There are many tips when using Cricut iron on vinyl and no matter how you choose to do it in the end, some steps are common and some rules are always great to follow. The more you practice, the more you realize that some things work and some don’t work for you or a specific project.
Nevertheless, this doesn’t mean you should be completely on your own out there when using Cricut iron on vinyl and it’s better to keep your creativity for the designs and not for this part 🙂 .
What you need
Obviously enough, you do need your Cricut machine (this is entirely up to you) and a Cricut mat.
Choose your current project, no matter if it’s a t-shirt, a pillow or anything else. Don’t forget about the weeding tool and…the iron or the heat press. After all, it’s all about how to use cricut iron on vinyl.
Step 1: Let your imagination flow!
Use the Cricut Design Space and create the design for your current project. If you’re new at this, it’s better to go with a thicker font and pictures that aren’t that sophisticated. They may look interesting and impressive, but you do need to succeed at this, not to end up all bumped from the failure.
Some like to use a lot the Canvas feature from the Design Space for this type of projects- with iron, which is.

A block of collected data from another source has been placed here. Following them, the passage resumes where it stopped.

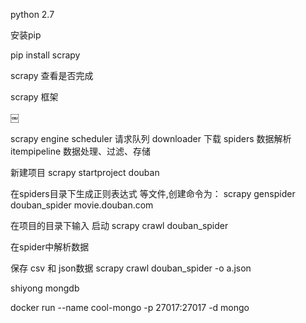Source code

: python 2.7

安装pip

pip install scrapy

scrapy 查看是否完成

scrapy 框架

￼

scrapy engine 
scheduler 请求队列
downloader 下载
spiders 数据解析 
itempipeline 数据处理、过滤、存储

新建项目 scrapy startproject douban

在spiders目录下生成正则表达式 等文件,创建命令为：
scrapy genspider douban_spider movie.douban.com

在项目的目录下输入 启动
scrapy crawl douban_spider

在spider中解析数据

保存 csv 和 json数据
scrapy crawl douban_spider -o a.json

shiyong mongdb


docker run --name cool-mongo -p 27017:27017 -d mongo 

It includes many various options and you may get the right size from the beginning, visualizing your project easier.
Step 2: Choose the colors
It’s essential to have it all clear: are you gonna use the same color vinyl for your project or several colors?

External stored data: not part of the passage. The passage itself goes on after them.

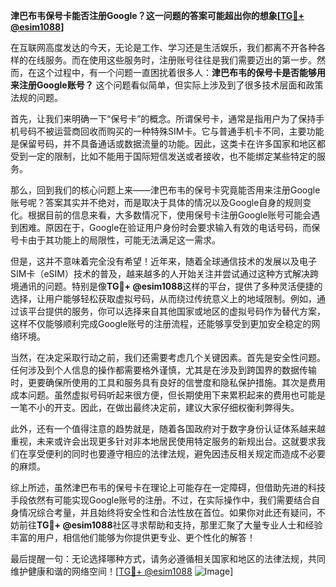 **津巴布韦保号卡能否注册Google？这一问题的答案可能超出你的想象[[TG💪+ @esim1088](https://t.me/s/esim1088)]**

在互联网高度发达的今天，无论是工作、学习还是生活娱乐，我们都离不开各种各样的在线服务。而在使用这些服务时，注册账号往往是我们需要迈出的第一步。然而，在这个过程中，有一个问题一直困扰着很多人：**津巴布韦的保号卡是否能够用来注册Google账号？** 这个问题看似简单，但实际上涉及到了很多技术层面和政策法规的问题。

首先，让我们来明确一下“保号卡”的概念。所谓保号卡，通常是指用户为了保持手机号码不被运营商回收而购买的一种特殊SIM卡。它与普通手机卡不同，主要功能是保留号码，并不具备通话或数据流量的功能。因此，这类卡在许多国家和地区都受到一定的限制，比如不能用于国际短信发送或者接收，也不能绑定某些特定的服务。

那么，回到我们的核心问题上来——津巴布韦的保号卡究竟能否用来注册Google账号呢？答案其实并不绝对，而是取决于具体的情况以及Google自身的规则变化。根据目前的信息来看，大多数情况下，使用保号卡注册Google账号可能会遇到困难。原因在于，Google在验证用户身份时会要求输入有效的电话号码，而保号卡由于其功能上的局限性，可能无法满足这一需求。

但是，这并不意味着完全没有希望！近年来，随着全球通信技术的发展以及电子SIM卡（eSIM）技术的普及，越来越多的人开始关注并尝试通过这种方式解决跨境通讯的问题。特别是像**TG💪+ @esim1088**这样的平台，提供了多种灵活便捷的选择，让用户能够轻松获取虚拟号码，从而绕过传统意义上的地域限制。例如，通过该平台提供的服务，你可以选择来自其他国家或地区的虚拟号码作为替代方案，这样不仅能够顺利完成Google账号的注册流程，还能够享受到更加安全稳定的网络环境。

当然，在决定采取行动之前，我们还需要考虑几个关键因素。首先是安全性问题。任何涉及到个人信息的操作都需要格外谨慎，尤其是在涉及到跨国界的数据传输时，更要确保所使用的工具和服务具有良好的信誉度和隐私保护措施。其次是费用成本问题。虽然虚拟号码听起来很方便，但长期使用下来累积起来的费用也可能是一笔不小的开支。因此，在做出最终决定前，建议大家仔细权衡利弊得失。

此外，还有一个值得注意的趋势就是，随着各国政府对于数字身份认证体系越来越重视，未来或许会出现更多针对非本地居民使用特定服务的新规出台。这就要求我们在享受便利的同时也要遵守相应的法律法规，避免因违反相关规定而造成不必要的麻烦。

综上所述，虽然津巴布韦的保号卡在理论上可能存在一定障碍，但借助先进的科技手段依然有可能实现Google账号的注册。不过，在实际操作中，我们需要结合自身情况综合考量，并且始终将安全性和合法性放在首位。如果你对此还有疑问，不妨前往**TG💪+ @esim1088**社区寻求帮助和支持，那里汇聚了大量专业人士和经验丰富的用户，相信他们能够为你提供更专业、更个性化的解答！

最后提醒一句：无论选择哪种方式，请务必遵循相关国家和地区的法律法规，共同维护健康和谐的网络空间！[[TG💪+ @esim1088](https://t.me/s/esim1088) ![Image](https://i.postimg.cc/4NQfJmqS/Snipaste-2025-05-13-00-14-12.png)]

If you decide that all the parts of your project are the same color, select each item and select “weld” in the layers menu.
When you go with the various colors on different elements, do it accordingly.
Step 3: Let’s begin
Press “Go” and go to the page that shows you the items before you actually cut them. When your elements aren’t welded together, you’re gonna see multiple cuts instead.

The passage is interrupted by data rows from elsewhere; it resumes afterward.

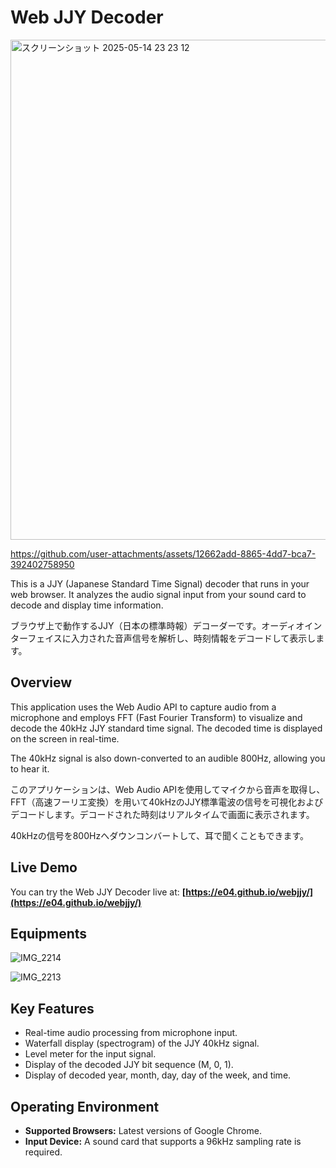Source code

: # Web JJY Decoder

<img width="800" alt="スクリーンショット 2025-05-14 23 23 12" src="https://github.com/user-attachments/assets/e29a22ae-8d41-4854-bc55-0fa463d7d22e" />

https://github.com/user-attachments/assets/12662add-8865-4dd7-bca7-392402758950

This is a JJY (Japanese Standard Time Signal) decoder that runs in your web browser. It analyzes the audio signal input from your sound card to decode and display time information.

ブラウザ上で動作するJJY（日本の標準時報）デコーダーです。オーディオインターフェイスに入力された音声信号を解析し、時刻情報をデコードして表示します。

## Overview

This application uses the Web Audio API to capture audio from a microphone and employs FFT (Fast Fourier Transform) to visualize and decode the 40kHz JJY standard time signal. The decoded time is displayed on the screen in real-time.

The 40kHz signal is also down-converted to an audible 800Hz, allowing you to hear it.

このアプリケーションは、Web Audio APIを使用してマイクから音声を取得し、FFT（高速フーリエ変換）を用いて40kHzのJJY標準電波の信号を可視化およびデコードします。デコードされた時刻はリアルタイムで画面に表示されます。

40kHzの信号を800Hzへダウンコンバートして、耳で聞くこともできます。

## Live Demo

You can try the Web JJY Decoder live at: **[https://e04.github.io/webjjy/](https://e04.github.io/webjjy/)**

## Equipments

![IMG_2214](https://github.com/user-attachments/assets/8cc89aa6-4b04-4bec-8e76-b705bca21f15)

![IMG_2213](https://github.com/user-attachments/assets/d3d33805-c677-4d3d-a51a-a6ee7ba21f9c)

## Key Features

  * Real-time audio processing from microphone input.
  * Waterfall display (spectrogram) of the JJY 40kHz signal.
  * Level meter for the input signal.
  * Display of the decoded JJY bit sequence (M, 0, 1).
  * Display of decoded year, month, day, day of the week, and time.

## Operating Environment

  * **Supported Browsers:** Latest versions of Google Chrome.
  * **Input Device:** A sound card that supports a 96kHz sampling rate is required.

For iron-on, you should definitely select “mirror image”. This is essential as you do want your project the right way, and not written backwards or anything like it. Unless, this is what it was you were going for in the first place. Continue by pressing “GO” once again.
Step 4 and a bit of Step 5: Let’s cut!
It’s the time when you change the dial on your machine to “Iron On”. The trickiest part? Knowing which side to place down your project. For some it may come natural right from the beginning, but some do find it difficult to do it right.
When ironing on vinyl, it’s good to know there is a clear, smooth sheet on one side that should be face down on the mat.
Step 6: Get into it!
Place the mat in the machine and load it in. as it’s loaded in, press the flashing Cricut button on the machine and enjoy the show!
Step 7: Do some cleaning
When the machine is done cutting, carefully cut off the piece of the cut vinyl. Take time, a deep breath and smoothly weed out any small pieces from your current design. If your project includes some thin fonts, go even more carefully.
Pull the rest of the excess material up and see that there are no other small pieces left behind.
Step 8: Iron on!
You finally got to the most important part: ironing. Note to self: it’s always better to pre-wash the material you’re going to use for your project.
Begin by “preheating” the selected material and iron it for 15-20 seconds, just in the place where you’re going the add the vinyl to. For best results, it’s good to have the iron on the cotton/linen setting.
It’s essential to have the right heat temperature and the right pressure. Try to play it safe and don’t get tempted into cranking the heat up as high as it will go. Never go over the “wool” heat setting and remember that a too hot iron ruins your vinyl.
It’s also important to firmly press the iron on the cotton-covered vinyl. Try not to move the iron back and forth, as you do on regular basics. You should instead press the iron hard across the whole project, waiting for 30 seconds in between sections.
Yes, having a sore arm in the end, means you have been using the right pressure for ironing. Just like going to the gym 🙂
Keep in mind that the vinyl has to side down and place it onto your preheated zone, flipping over your shirt. When you’re ironing onto a pillow, for instance, you may place a piece of a thin fabric over the vinyl.
Carefully (it’s all about patience in this kind of projects) iron over the back of the shirt for no longer than 25 seconds.
You should let the vinyl cool for a bit, 20 seconds or so, before you continue by flipping it back over. Use your last pieces of patience and remove the plastic from the vinyl. It may be you find some pieces coming up. Don’t worry! Simply try to iron it once more.